_EXERCISE DIRECTIONS_:
A verbatim reproduction of the following listing is required; omit the pictures.

_INFORMATION SHOWN_:
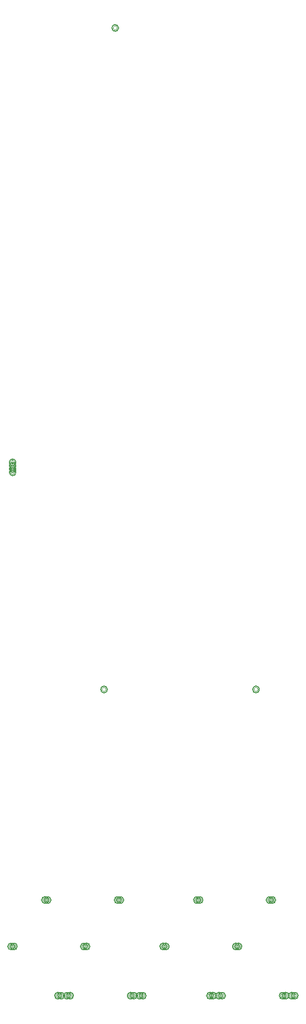
<source format=gbr>
%TF.GenerationSoftware,Altium Limited,Altium Designer,22.5.1 (42)*%
G04 Layer_Color=2752767*
%FSLAX26Y26*%
%MOIN*%
%TF.SameCoordinates,79F18A81-A5BF-4171-AD75-6FA3A7A6B408*%
%TF.FilePolarity,Positive*%
%TF.FileFunction,Drawing*%
%TF.Part,Single*%
G01*
G75*
%TA.AperFunction,NonConductor*%
%ADD175C,0.006667*%
%ADD176C,0.004000*%
D175*
X7821181Y11160433D02*
G03*
X7821181Y11160433I-20000J0D01*
G01*
X7209961Y8513779D02*
G03*
X7209961Y8513779I-20000J0D01*
G01*
Y8533465D02*
G03*
X7209961Y8533465I-20000J0D01*
G01*
Y8553149D02*
G03*
X7209961Y8553149I-20000J0D01*
G01*
Y8572835D02*
G03*
X7209961Y8572835I-20000J0D01*
G01*
X8660184Y7220053D02*
G03*
X8660184Y7220053I-20000J0D01*
G01*
X7754672D02*
G03*
X7754672Y7220053I-20000J0D01*
G01*
X7201595Y5688976D02*
G03*
X7201595Y5688976I-20000J0D01*
G01*
X7217343D02*
G03*
X7217343Y5688976I-20000J0D01*
G01*
X7634666D02*
G03*
X7634666Y5688976I-20000J0D01*
G01*
X7650413D02*
G03*
X7650413Y5688976I-20000J0D01*
G01*
X8107106D02*
G03*
X8107106Y5688976I-20000J0D01*
G01*
X8122854D02*
G03*
X8122854Y5688976I-20000J0D01*
G01*
X7418622Y5965551D02*
G03*
X7418622Y5965551I-20000J0D01*
G01*
X7402874D02*
G03*
X7402874Y5965551I-20000J0D01*
G01*
X7851693D02*
G03*
X7851693Y5965551I-20000J0D01*
G01*
X7835945D02*
G03*
X7835945Y5965551I-20000J0D01*
G01*
X8308386D02*
G03*
X8308386Y5965551I-20000J0D01*
G01*
X8324134D02*
G03*
X8324134Y5965551I-20000J0D01*
G01*
X8555925Y5688976D02*
G03*
X8555925Y5688976I-20000J0D01*
G01*
X8540177D02*
G03*
X8540177Y5688976I-20000J0D01*
G01*
X8757205Y5965551D02*
G03*
X8757205Y5965551I-20000J0D01*
G01*
X8741457D02*
G03*
X8741457Y5965551I-20000J0D01*
G01*
X8836929Y5395669D02*
G03*
X8836929Y5395669I-20000J0D01*
G01*
X8819016D02*
G03*
X8819016Y5395669I-20000J0D01*
G01*
X8873248D02*
G03*
X8873248Y5395669I-20000J0D01*
G01*
X8891162D02*
G03*
X8891162Y5395669I-20000J0D01*
G01*
X8403858D02*
G03*
X8403858Y5395669I-20000J0D01*
G01*
X8385945D02*
G03*
X8385945Y5395669I-20000J0D01*
G01*
X8440177D02*
G03*
X8440177Y5395669I-20000J0D01*
G01*
X8458091D02*
G03*
X8458091Y5395669I-20000J0D01*
G01*
X7931417D02*
G03*
X7931417Y5395669I-20000J0D01*
G01*
X7913504D02*
G03*
X7913504Y5395669I-20000J0D01*
G01*
X7967736D02*
G03*
X7967736Y5395669I-20000J0D01*
G01*
X7985650D02*
G03*
X7985650Y5395669I-20000J0D01*
G01*
X7552579D02*
G03*
X7552579Y5395669I-20000J0D01*
G01*
X7534665D02*
G03*
X7534665Y5395669I-20000J0D01*
G01*
X7480433D02*
G03*
X7480433Y5395669I-20000J0D01*
G01*
X7498346D02*
G03*
X7498346Y5395669I-20000J0D01*
G01*
D176*
X7813181Y11160433D02*
G03*
X7813181Y11160433I-12000J0D01*
G01*
X7201961Y8513779D02*
G03*
X7201961Y8513779I-12000J0D01*
G01*
Y8533465D02*
G03*
X7201961Y8533465I-12000J0D01*
G01*
Y8553149D02*
G03*
X7201961Y8553149I-12000J0D01*
G01*
Y8572835D02*
G03*
X7201961Y8572835I-12000J0D01*
G01*
X8652184Y7220053D02*
G03*
X8652184Y7220053I-12000J0D01*
G01*
X7746672D02*
G03*
X7746672Y7220053I-12000J0D01*
G01*
X7193595Y5688976D02*
G03*
X7193595Y5688976I-12000J0D01*
G01*
X7209343D02*
G03*
X7209343Y5688976I-12000J0D01*
G01*
X7626666D02*
G03*
X7626666Y5688976I-12000J0D01*
G01*
X7642413D02*
G03*
X7642413Y5688976I-12000J0D01*
G01*
X8099106D02*
G03*
X8099106Y5688976I-12000J0D01*
G01*
X8114854D02*
G03*
X8114854Y5688976I-12000J0D01*
G01*
X7410622Y5965551D02*
G03*
X7410622Y5965551I-12000J0D01*
G01*
X7394874D02*
G03*
X7394874Y5965551I-12000J0D01*
G01*
X7843693D02*
G03*
X7843693Y5965551I-12000J0D01*
G01*
X7827945D02*
G03*
X7827945Y5965551I-12000J0D01*
G01*
X8300386D02*
G03*
X8300386Y5965551I-12000J0D01*
G01*
X8316134D02*
G03*
X8316134Y5965551I-12000J0D01*
G01*
X8547925Y5688976D02*
G03*
X8547925Y5688976I-12000J0D01*
G01*
X8532177D02*
G03*
X8532177Y5688976I-12000J0D01*
G01*
X8749205Y5965551D02*
G03*
X8749205Y5965551I-12000J0D01*
G01*
X8733457D02*
G03*
X8733457Y5965551I-12000J0D01*
G01*
X8828929Y5395669D02*
G03*
X8828929Y5395669I-12000J0D01*
G01*
X8811016D02*
G03*
X8811016Y5395669I-12000J0D01*
G01*
X8865248D02*
G03*
X8865248Y5395669I-12000J0D01*
G01*
X8883162D02*
G03*
X8883162Y5395669I-12000J0D01*
G01*
X8395858D02*
G03*
X8395858Y5395669I-12000J0D01*
G01*
X8377945D02*
G03*
X8377945Y5395669I-12000J0D01*
G01*
X8432177D02*
G03*
X8432177Y5395669I-12000J0D01*
G01*
X8450091D02*
G03*
X8450091Y5395669I-12000J0D01*
G01*
X7923417D02*
G03*
X7923417Y5395669I-12000J0D01*
G01*
X7905504D02*
G03*
X7905504Y5395669I-12000J0D01*
G01*
X7959736D02*
G03*
X7959736Y5395669I-12000J0D01*
G01*
X7977650D02*
G03*
X7977650Y5395669I-12000J0D01*
G01*
X7544579D02*
G03*
X7544579Y5395669I-12000J0D01*
G01*
X7526665D02*
G03*
X7526665Y5395669I-12000J0D01*
G01*
X7472433D02*
G03*
X7472433Y5395669I-12000J0D01*
G01*
X7490346D02*
G03*
X7490346Y5395669I-12000J0D01*
G01*
%TF.MD5,7ba637bd07bf9c2dab5f0689654bf1ec*%
M02*

</source>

_REPLY TO THE TASK_:
<source format=gbr>
%TF.GenerationSoftware,Altium Limited,Altium Designer,22.5.1 (42)*%
G04 Layer_Color=2752767*
%FSLAX26Y26*%
%MOIN*%
%TF.SameCoordinates,79F18A81-A5BF-4171-AD75-6FA3A7A6B408*%
%TF.FilePolarity,Positive*%
%TF.FileFunction,Drawing*%
%TF.Part,Single*%
G01*
G75*
%TA.AperFunction,NonConductor*%
%ADD175C,0.006667*%
%ADD176C,0.004000*%
D175*
X7821181Y11160433D02*
G03*
X7821181Y11160433I-20000J0D01*
G01*
X7209961Y8513779D02*
G03*
X7209961Y8513779I-20000J0D01*
G01*
Y8533465D02*
G03*
X7209961Y8533465I-20000J0D01*
G01*
Y8553149D02*
G03*
X7209961Y8553149I-20000J0D01*
G01*
Y8572835D02*
G03*
X7209961Y8572835I-20000J0D01*
G01*
X8660184Y7220053D02*
G03*
X8660184Y7220053I-20000J0D01*
G01*
X7754672D02*
G03*
X7754672Y7220053I-20000J0D01*
G01*
X7201595Y5688976D02*
G03*
X7201595Y5688976I-20000J0D01*
G01*
X7217343D02*
G03*
X7217343Y5688976I-20000J0D01*
G01*
X7634666D02*
G03*
X7634666Y5688976I-20000J0D01*
G01*
X7650413D02*
G03*
X7650413Y5688976I-20000J0D01*
G01*
X8107106D02*
G03*
X8107106Y5688976I-20000J0D01*
G01*
X8122854D02*
G03*
X8122854Y5688976I-20000J0D01*
G01*
X7418622Y5965551D02*
G03*
X7418622Y5965551I-20000J0D01*
G01*
X7402874D02*
G03*
X7402874Y5965551I-20000J0D01*
G01*
X7851693D02*
G03*
X7851693Y5965551I-20000J0D01*
G01*
X7835945D02*
G03*
X7835945Y5965551I-20000J0D01*
G01*
X8308386D02*
G03*
X8308386Y5965551I-20000J0D01*
G01*
X8324134D02*
G03*
X8324134Y5965551I-20000J0D01*
G01*
X8555925Y5688976D02*
G03*
X8555925Y5688976I-20000J0D01*
G01*
X8540177D02*
G03*
X8540177Y5688976I-20000J0D01*
G01*
X8757205Y5965551D02*
G03*
X8757205Y5965551I-20000J0D01*
G01*
X8741457D02*
G03*
X8741457Y5965551I-20000J0D01*
G01*
X8836929Y5395669D02*
G03*
X8836929Y5395669I-20000J0D01*
G01*
X8819016D02*
G03*
X8819016Y5395669I-20000J0D01*
G01*
X8873248D02*
G03*
X8873248Y5395669I-20000J0D01*
G01*
X8891162D02*
G03*
X8891162Y5395669I-20000J0D01*
G01*
X8403858D02*
G03*
X8403858Y5395669I-20000J0D01*
G01*
X8385945D02*
G03*
X8385945Y5395669I-20000J0D01*
G01*
X8440177D02*
G03*
X8440177Y5395669I-20000J0D01*
G01*
X8458091D02*
G03*
X8458091Y5395669I-20000J0D01*
G01*
X7931417D02*
G03*
X7931417Y5395669I-20000J0D01*
G01*
X7913504D02*
G03*
X7913504Y5395669I-20000J0D01*
G01*
X7967736D02*
G03*
X7967736Y5395669I-20000J0D01*
G01*
X7985650D02*
G03*
X7985650Y5395669I-20000J0D01*
G01*
X7552579D02*
G03*
X7552579Y5395669I-20000J0D01*
G01*
X7534665D02*
G03*
X7534665Y5395669I-20000J0D01*
G01*
X7480433D02*
G03*
X7480433Y5395669I-20000J0D01*
G01*
X7498346D02*
G03*
X7498346Y5395669I-20000J0D01*
G01*
D176*
X7813181Y11160433D02*
G03*
X7813181Y11160433I-12000J0D01*
G01*
X7201961Y8513779D02*
G03*
X7201961Y8513779I-12000J0D01*
G01*
Y8533465D02*
G03*
X7201961Y8533465I-12000J0D01*
G01*
Y8553149D02*
G03*
X7201961Y8553149I-12000J0D01*
G01*
Y8572835D02*
G03*
X7201961Y8572835I-12000J0D01*
G01*
X8652184Y7220053D02*
G03*
X8652184Y7220053I-12000J0D01*
G01*
X7746672D02*
G03*
X7746672Y7220053I-12000J0D01*
G01*
X7193595Y5688976D02*
G03*
X7193595Y5688976I-12000J0D01*
G01*
X7209343D02*
G03*
X7209343Y5688976I-12000J0D01*
G01*
X7626666D02*
G03*
X7626666Y5688976I-12000J0D01*
G01*
X7642413D02*
G03*
X7642413Y5688976I-12000J0D01*
G01*
X8099106D02*
G03*
X8099106Y5688976I-12000J0D01*
G01*
X8114854D02*
G03*
X8114854Y5688976I-12000J0D01*
G01*
X7410622Y5965551D02*
G03*
X7410622Y5965551I-12000J0D01*
G01*
X7394874D02*
G03*
X7394874Y5965551I-12000J0D01*
G01*
X7843693D02*
G03*
X7843693Y5965551I-12000J0D01*
G01*
X7827945D02*
G03*
X7827945Y5965551I-12000J0D01*
G01*
X8300386D02*
G03*
X8300386Y5965551I-12000J0D01*
G01*
X8316134D02*
G03*
X8316134Y5965551I-12000J0D01*
G01*
X8547925Y5688976D02*
G03*
X8547925Y5688976I-12000J0D01*
G01*
X8532177D02*
G03*
X8532177Y5688976I-12000J0D01*
G01*
X8749205Y5965551D02*
G03*
X8749205Y5965551I-12000J0D01*
G01*
X8733457D02*
G03*
X8733457Y5965551I-12000J0D01*
G01*
X8828929Y5395669D02*
G03*
X8828929Y5395669I-12000J0D01*
G01*
X8811016D02*
G03*
X8811016Y5395669I-12000J0D01*
G01*
X8865248D02*
G03*
X8865248Y5395669I-12000J0D01*
G01*
X8883162D02*
G03*
X8883162Y5395669I-12000J0D01*
G01*
X8395858D02*
G03*
X8395858Y5395669I-12000J0D01*
G01*
X8377945D02*
G03*
X8377945Y5395669I-12000J0D01*
G01*
X8432177D02*
G03*
X8432177Y5395669I-12000J0D01*
G01*
X8450091D02*
G03*
X8450091Y5395669I-12000J0D01*
G01*
X7923417D02*
G03*
X7923417Y5395669I-12000J0D01*
G01*
X7905504D02*
G03*
X7905504Y5395669I-12000J0D01*
G01*
X7959736D02*
G03*
X7959736Y5395669I-12000J0D01*
G01*
X7977650D02*
G03*
X7977650Y5395669I-12000J0D01*
G01*
X7544579D02*
G03*
X7544579Y5395669I-12000J0D01*
G01*
X7526665D02*
G03*
X7526665Y5395669I-12000J0D01*
G01*
X7472433D02*
G03*
X7472433Y5395669I-12000J0D01*
G01*
X7490346D02*
G03*
X7490346Y5395669I-12000J0D01*
G01*
%TF.MD5,7ba637bd07bf9c2dab5f0689654bf1ec*%
M02*

</source>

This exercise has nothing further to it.